After bracing ourselves for the walk back (with a big up hill section!), we ended up being offered a lift part of the way by a State Emergency Services vehicle that was shuttling back and forth. Riding in the back of an SES 4-wheel drive was a fun end (or near end) to our outing.
|Dairy free carob with mint, and dairy and sugar free carob with goji berries|
It wasn't quite the end, though, because before driving home we stopped at a stall selling local fruit, vegetables and other products. I didn't buy any fruits or vegetables, simply because I already had a good supply at home, but I did make a beeline for the carob blocks above. It is so rare that I find carob in interesting flavours, and even rarer that it is dairy free, that I think I did well to purchase only two blocks. I did round those out with two dark chocolate blocks too, but I'm sure you'll agree that it's important to support local businesses. Right? Right.
|Dairy free dark chocolate with apricot (not sure how that will turn out...) |
and dairy free dark chocolate with lime and coconut.
It wasn't meant to be an outing for us, but I think it's safe to say that we all enjoyed ourselves, and it was definitely an occasion where giving to others felt like a reward for oneself!
- Bickley Harvest Festival, an annual May event organised by the Shire of Kalamunda in the Perth hills.
- Paul Moro Metal Craft, which is usually sold through the Kalamunda Markets (first Saturday of every month) and Fremantle Markets (weekends) or online.
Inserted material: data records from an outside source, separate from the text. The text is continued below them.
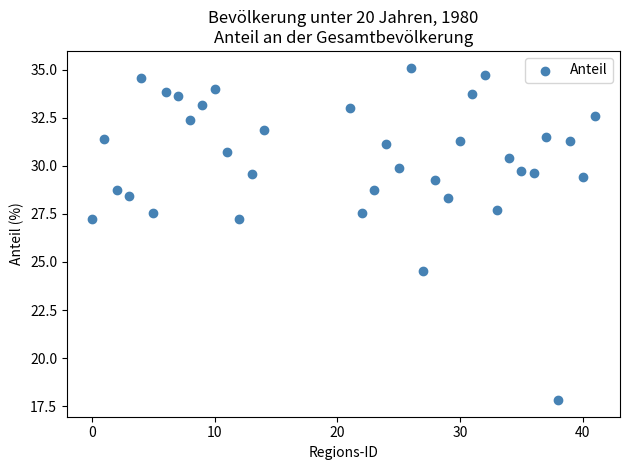

What is the range of Y values (max minus min)?

17.3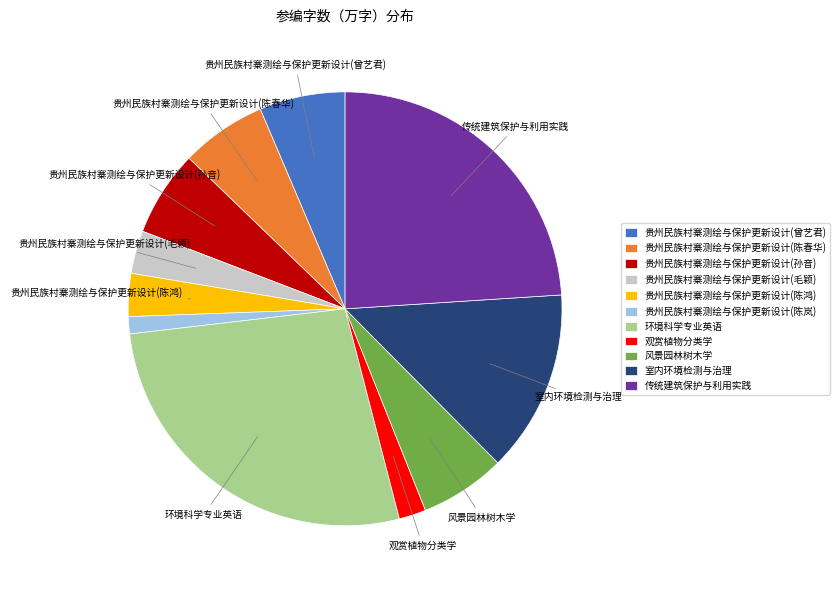

True or false: 风景园林树木学 accounts for 6% of the total.

True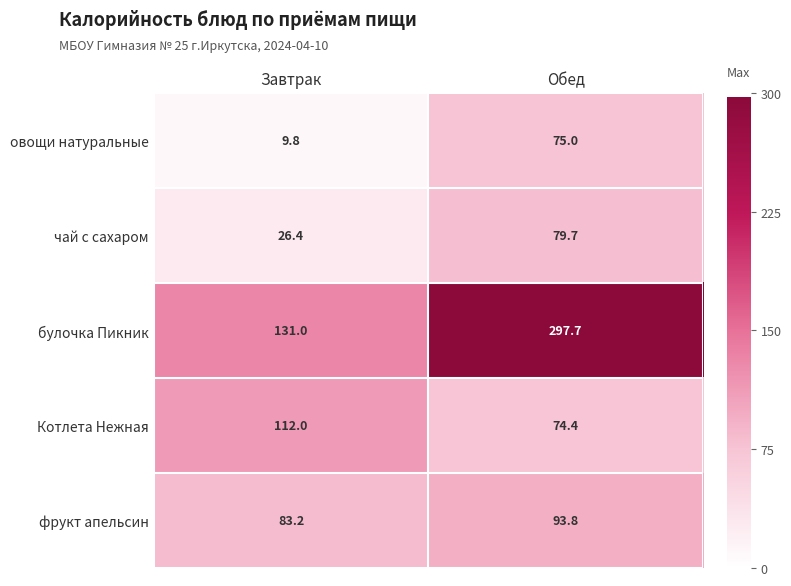

What is the average value of the овощи натуральные series?

42.4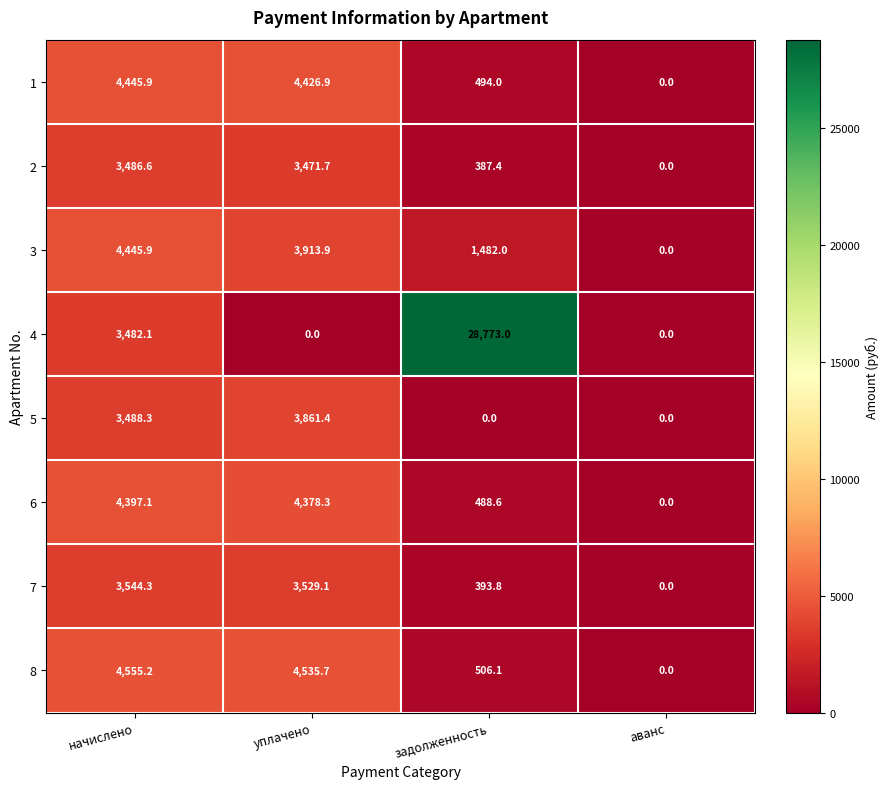

At задолженность, list the series in order from smallest to largest.

5, 2, 7, 6, 1, 8, 3, 4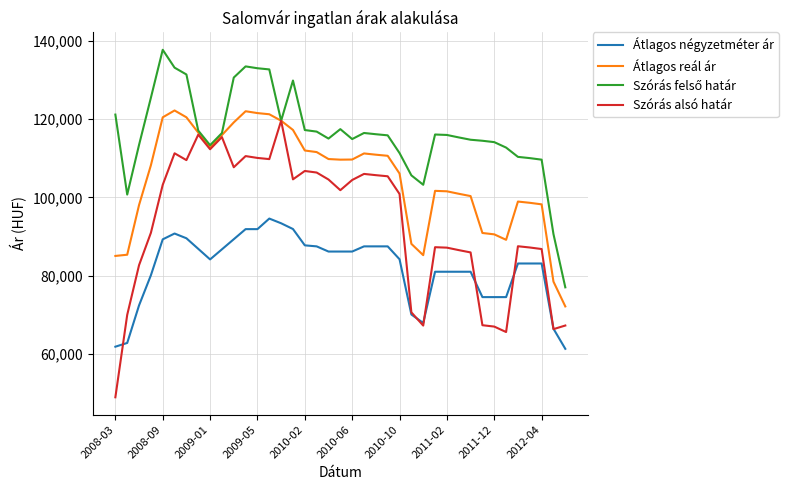

Which series has the widest spread of values?

Szórás alsó határ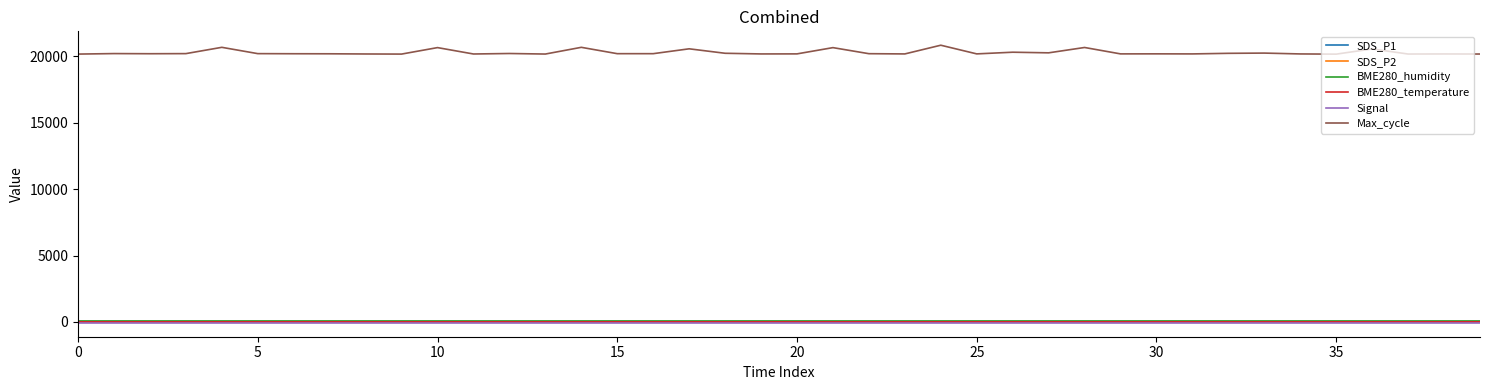

Which series has the largest total across all categories?

Max_cycle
- Melville Nurseries and Rose Heritage Cafe, located at 40 Masonmill Road, Carmel, Western Australia.
- Kanyana Wildlife Rehabilitation Centre, open on limited occasions but with lots of online information.
Have you had any good outings lately?
And what do you think about presents that are activities or experiences instead of tangible products? I love them, but they do sometimes carry a risk of not being used!